» Problem statement:
Please rename "NAT" to "PAT" throughout the entries below, changing nothing else, and leave the pictures out of your answer.

Information: Begin

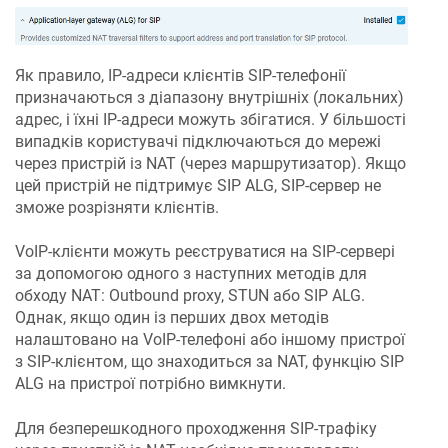
Як правило, IP-адреси клієнтів SIP-телефонії
призначаються з діапазону внутрішніх (локальних)
адрес, і їхні IP-адреси можуть збігатися. У більшості
випадків користувачі підключаються до мережі
через пристрій із NAT (через маршрутизатор). Якщо
цей пристрій не підтримує SIP ALG, SIP-сервер не
зможе розрізняти клієнтів.
VoIP-клієнти можуть реєструватися на SIP-сервері
за допомогою одного з наступних методів для
обходу NAT: Outbound proxy, STUN або SIP ALG.
Однак, якщо один із перших двох методів
налаштовано на VoIP-телефоні або іншому пристрої
з SIP-клієнтом, що знаходиться за NAT, функцію SIP
ALG на пристрої потрібно вимкнути.
Для безперешкодного проходження SIP-трафіку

Information: End

» Completed exercise:
Як правило, IP-адреси клієнтів SIP-телефонії
призначаються з діапазону внутрішніх (локальних)
адрес, і їхні IP-адреси можуть збігатися. У більшості
випадків користувачі підключаються до мережі
через пристрій із PAT (через маршрутизатор). Якщо
цей пристрій не підтримує SIP ALG, SIP-сервер не
зможе розрізняти клієнтів.
VoIP-клієнти можуть реєструватися на SIP-сервері
за допомогою одного з наступних методів для
обходу PAT: Outbound proxy, STUN або SIP ALG.
Однак, якщо один із перших двох методів
налаштовано на VoIP-телефоні або іншому пристрої
з SIP-клієнтом, що знаходиться за PAT, функцію SIP
ALG на пристрої потрібно вимкнути.
Для безперешкодного проходження SIP-трафіку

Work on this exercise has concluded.